* [PROMPT]: From the entries below, copy exactly the lines from the one that contains "left ankle: (0, 593)" through the one that contains "left hip: (320, 280)", both included, and only those.

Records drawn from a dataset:

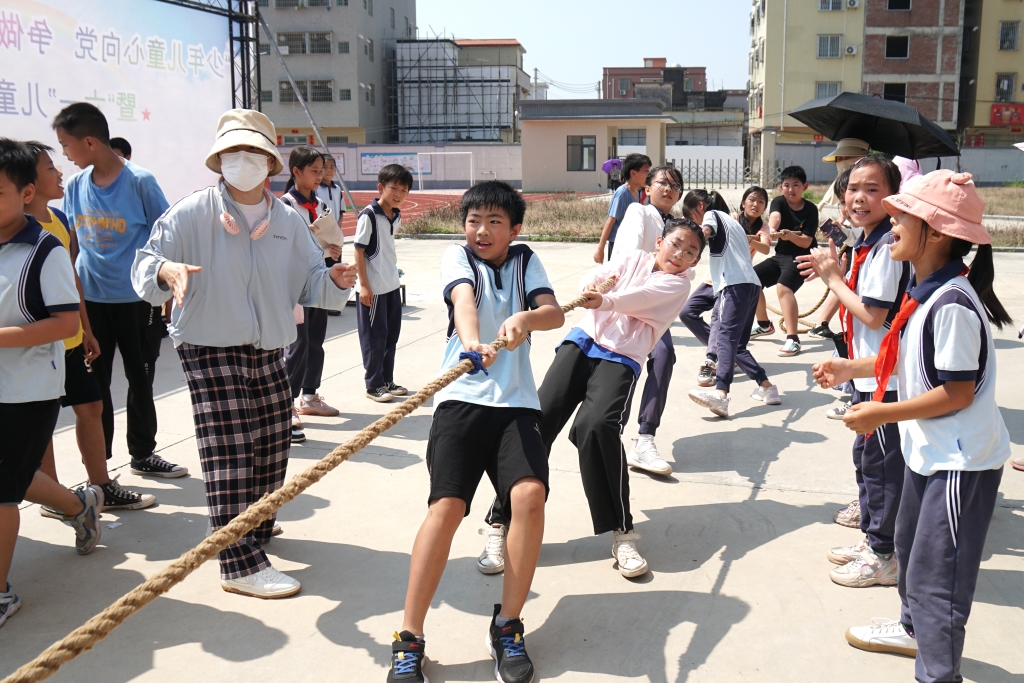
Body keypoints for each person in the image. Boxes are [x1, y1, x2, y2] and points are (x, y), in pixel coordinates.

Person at [131, 109, 356, 598]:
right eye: (234, 152)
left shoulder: (287, 220)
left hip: (268, 346)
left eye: (254, 152)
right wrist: (167, 272)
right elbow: (147, 264)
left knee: (272, 444)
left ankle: (252, 529)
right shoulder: (191, 212)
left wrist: (334, 281)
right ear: (219, 159)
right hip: (208, 343)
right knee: (229, 447)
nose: (244, 161)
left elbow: (310, 279)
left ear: (271, 161)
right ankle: (237, 562)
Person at [812, 170, 1013, 683]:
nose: (892, 221)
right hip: (930, 454)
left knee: (935, 578)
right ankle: (911, 631)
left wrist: (880, 412)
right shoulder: (929, 291)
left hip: (958, 464)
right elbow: (907, 358)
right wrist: (851, 369)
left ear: (938, 233)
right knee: (908, 545)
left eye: (903, 215)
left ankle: (937, 672)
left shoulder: (951, 305)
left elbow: (958, 392)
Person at [387, 181, 563, 683]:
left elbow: (554, 312)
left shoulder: (528, 261)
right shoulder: (456, 257)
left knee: (529, 496)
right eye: (473, 220)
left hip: (517, 405)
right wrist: (471, 344)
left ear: (514, 228)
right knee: (447, 506)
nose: (481, 231)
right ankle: (409, 637)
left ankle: (508, 625)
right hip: (462, 400)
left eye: (494, 222)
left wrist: (524, 318)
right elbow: (464, 301)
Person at [480, 217, 703, 585]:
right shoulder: (633, 258)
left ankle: (622, 533)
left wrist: (607, 298)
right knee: (536, 421)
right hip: (583, 340)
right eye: (676, 244)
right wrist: (592, 285)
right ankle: (500, 520)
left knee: (596, 427)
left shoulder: (677, 286)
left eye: (690, 252)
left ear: (695, 262)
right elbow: (599, 275)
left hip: (622, 357)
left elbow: (639, 300)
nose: (679, 254)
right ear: (660, 241)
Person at [0, 138, 105, 630]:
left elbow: (65, 322)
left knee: (3, 489)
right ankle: (79, 505)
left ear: (24, 194)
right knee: (12, 476)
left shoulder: (44, 248)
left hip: (27, 392)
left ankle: (0, 593)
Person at [53, 103, 187, 478]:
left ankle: (143, 452)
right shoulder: (78, 185)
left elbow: (166, 237)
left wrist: (166, 291)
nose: (64, 154)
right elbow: (76, 242)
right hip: (92, 300)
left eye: (67, 145)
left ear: (90, 142)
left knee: (139, 376)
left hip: (136, 300)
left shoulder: (140, 181)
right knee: (96, 382)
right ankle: (102, 466)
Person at [22, 141, 155, 513]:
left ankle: (101, 484)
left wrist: (86, 329)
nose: (60, 172)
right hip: (40, 344)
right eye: (50, 167)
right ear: (28, 184)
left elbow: (72, 279)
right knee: (43, 419)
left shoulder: (61, 220)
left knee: (92, 406)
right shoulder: (17, 227)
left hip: (72, 338)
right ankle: (54, 495)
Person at [798, 156, 910, 588]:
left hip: (887, 376)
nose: (859, 197)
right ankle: (874, 539)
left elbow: (872, 315)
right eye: (853, 188)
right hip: (870, 372)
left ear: (893, 196)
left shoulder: (886, 247)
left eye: (872, 189)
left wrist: (834, 280)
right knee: (868, 457)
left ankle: (884, 554)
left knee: (882, 465)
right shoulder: (869, 241)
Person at [608, 165, 685, 474]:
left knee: (664, 355)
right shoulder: (640, 214)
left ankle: (645, 438)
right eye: (662, 183)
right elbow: (626, 251)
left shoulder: (677, 226)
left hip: (655, 304)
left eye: (674, 185)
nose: (668, 189)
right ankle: (613, 431)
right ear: (648, 188)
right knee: (626, 364)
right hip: (630, 298)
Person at [686, 190, 781, 418]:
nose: (694, 221)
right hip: (750, 285)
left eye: (691, 217)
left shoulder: (712, 214)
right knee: (736, 345)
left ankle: (721, 396)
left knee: (726, 339)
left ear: (700, 207)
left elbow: (706, 231)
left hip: (733, 285)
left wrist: (689, 243)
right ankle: (767, 388)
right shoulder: (734, 222)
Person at [280, 146, 342, 439]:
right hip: (294, 286)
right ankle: (285, 407)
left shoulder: (319, 203)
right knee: (298, 345)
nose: (320, 176)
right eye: (315, 171)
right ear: (296, 172)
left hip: (320, 280)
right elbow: (282, 247)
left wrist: (333, 250)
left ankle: (309, 396)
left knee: (316, 341)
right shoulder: (285, 206)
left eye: (322, 171)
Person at [355, 163, 411, 403]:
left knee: (390, 336)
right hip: (374, 289)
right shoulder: (368, 215)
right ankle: (374, 385)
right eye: (394, 188)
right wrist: (364, 286)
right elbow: (359, 251)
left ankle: (387, 379)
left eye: (404, 190)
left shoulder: (395, 215)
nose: (398, 194)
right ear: (381, 188)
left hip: (391, 286)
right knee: (374, 338)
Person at [750, 165, 819, 356]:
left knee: (783, 288)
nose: (791, 189)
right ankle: (764, 324)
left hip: (801, 257)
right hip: (779, 256)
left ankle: (793, 339)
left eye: (795, 185)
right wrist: (772, 229)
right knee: (751, 279)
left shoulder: (811, 210)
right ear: (781, 187)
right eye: (787, 185)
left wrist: (790, 237)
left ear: (804, 186)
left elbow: (806, 242)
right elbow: (775, 216)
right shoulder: (779, 202)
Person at [808, 139, 870, 341]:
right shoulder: (845, 180)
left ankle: (822, 323)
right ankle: (822, 323)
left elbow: (874, 317)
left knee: (848, 284)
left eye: (844, 157)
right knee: (847, 282)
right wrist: (841, 228)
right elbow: (855, 235)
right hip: (856, 243)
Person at [594, 152, 651, 264]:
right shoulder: (622, 193)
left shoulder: (636, 193)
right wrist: (600, 249)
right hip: (617, 244)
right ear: (633, 173)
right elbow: (610, 222)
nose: (649, 175)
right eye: (646, 171)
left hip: (629, 244)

* [TASK RESULT]:
left ankle: (0, 593)
Person at [53, 103, 187, 478]:
left ankle: (143, 452)
right shoulder: (78, 185)
left elbow: (166, 237)
left wrist: (166, 291)
nose: (64, 154)
right elbow: (76, 242)
right hip: (92, 300)
left eye: (67, 145)
left ear: (90, 142)
left knee: (139, 376)
left hip: (136, 300)
left shoulder: (140, 181)
right knee: (96, 382)
right ankle: (102, 466)
Person at [22, 141, 155, 513]:
left ankle: (101, 484)
left wrist: (86, 329)
nose: (60, 172)
right hip: (40, 344)
right eye: (50, 167)
right ear: (28, 184)
left elbow: (72, 279)
right knee: (43, 419)
left shoulder: (61, 220)
left knee: (92, 406)
right shoulder: (17, 227)
left hip: (72, 338)
right ankle: (54, 495)
Person at [798, 156, 910, 588]:
left hip: (887, 376)
nose: (859, 197)
right ankle: (874, 539)
left elbow: (872, 315)
right eye: (853, 188)
right hip: (870, 372)
left ear: (893, 196)
left shoulder: (886, 247)
left eye: (872, 189)
left wrist: (834, 280)
right knee: (868, 457)
left ankle: (884, 554)
left knee: (882, 465)
right shoulder: (869, 241)
Person at [608, 165, 685, 474]:
left knee: (664, 355)
right shoulder: (640, 214)
left ankle: (645, 438)
right eye: (662, 183)
right elbow: (626, 251)
left shoulder: (677, 226)
left hip: (655, 304)
left eye: (674, 185)
nose: (668, 189)
right ankle: (613, 431)
right ear: (648, 188)
right knee: (626, 364)
right hip: (630, 298)
Person at [686, 190, 781, 418]:
nose: (694, 221)
right hip: (750, 285)
left eye: (691, 217)
left shoulder: (712, 214)
right knee: (736, 345)
left ankle: (721, 396)
left knee: (726, 339)
left ear: (700, 207)
left elbow: (706, 231)
left hip: (733, 285)
left wrist: (689, 243)
right ankle: (767, 388)
right shoulder: (734, 222)
Person at [280, 146, 342, 439]:
right hip: (294, 286)
right ankle: (285, 407)
left shoulder: (319, 203)
right knee: (298, 345)
nose: (320, 176)
right eye: (315, 171)
right ear: (296, 172)
left hip: (320, 280)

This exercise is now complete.